Most scholars agree that the expression evolved to what it is today in the late 1920s & 1930s, but this is where the internet trail goes cold. We get no real explanation as to why. Wikipedia takes a stab by claiming that it became popular among hoboes, or the homeless population caused by the Great Depression, but in true Wikipedia fashion, it offers no explanation or backup for this. Don’t take it seriously. Unfortunately, most of the web pages that mention the homeless of the Depression use the Wikipedia entry as their source. Come on, internet writers. You know better.If anyone has any more information on this other than, “It happened because of hoboes,” please feel free to leave a comment. I’d like to know.

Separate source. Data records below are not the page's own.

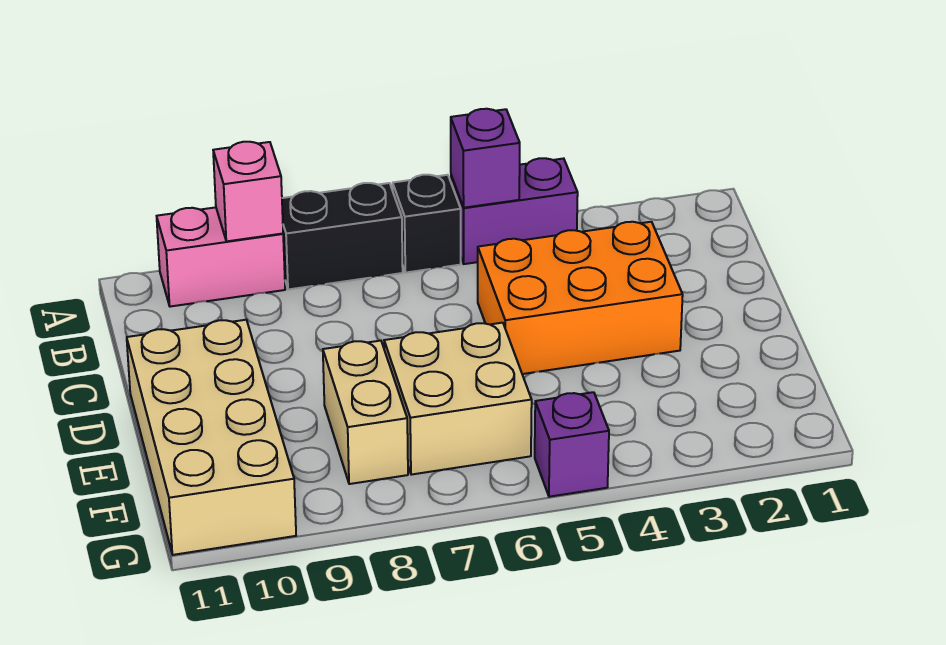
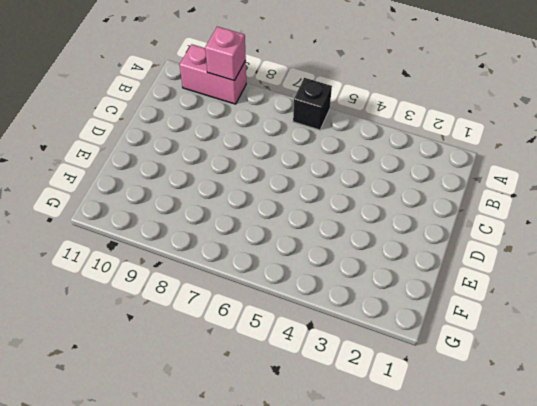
none -> purple brick A4:A5 level 1
none -> black brick A7:A8 level 1

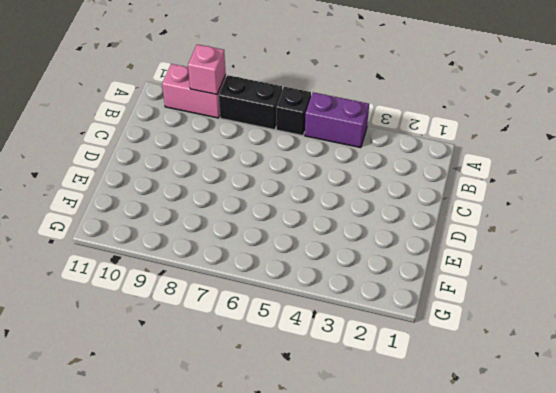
none -> orange brick C3:D5 level 1
none -> tan brick D10:G11 level 1

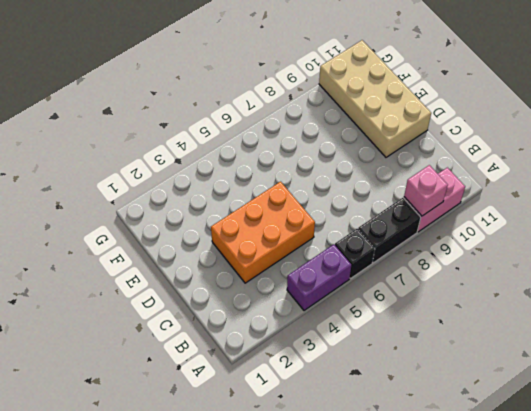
none -> tan brick E6:F7 level 1
none -> tan brick E8:F8 level 1

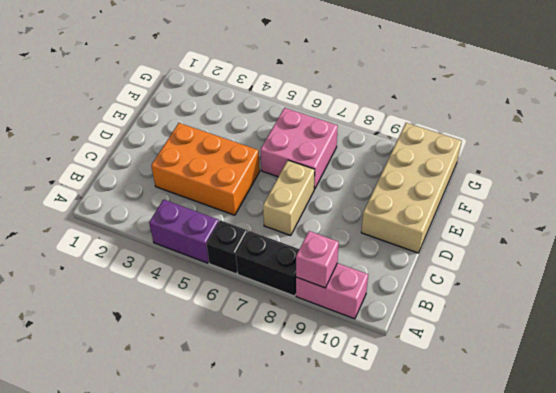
tan brick C7:D7 level 1 -> tan brick E8:F8 level 1
pink brick E6:F7 level 1 -> tan brick E6:F7 level 1
none -> purple brick G5 level 1
none -> purple brick A5 level 2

I most certainly am not an expert, but to sum this up, this one seems pretty inconclusive. We know the Ancient Greeks most likely didn’t coin the phrase because the word “spill” isn’t remotely Greek & we know that it wasn’t coined in the Middle Ages, because back then, “spill” meant something totally different. We also know the phrase as we know it, using the word “beans” as the object being dumped, didn’t appear on paper until the early 1900s. It probably was used verbally before then, but it certainly wasn’t being used in Ancient Greece.
At any rate, the conclusion I’ve reached is that the true origin of this one is lost to time. As the definition of the words involved evolved, it opened them up to different uses in slang & idioms. I guess that’s the way it goes.
For now, though, now you know; you’re welcome.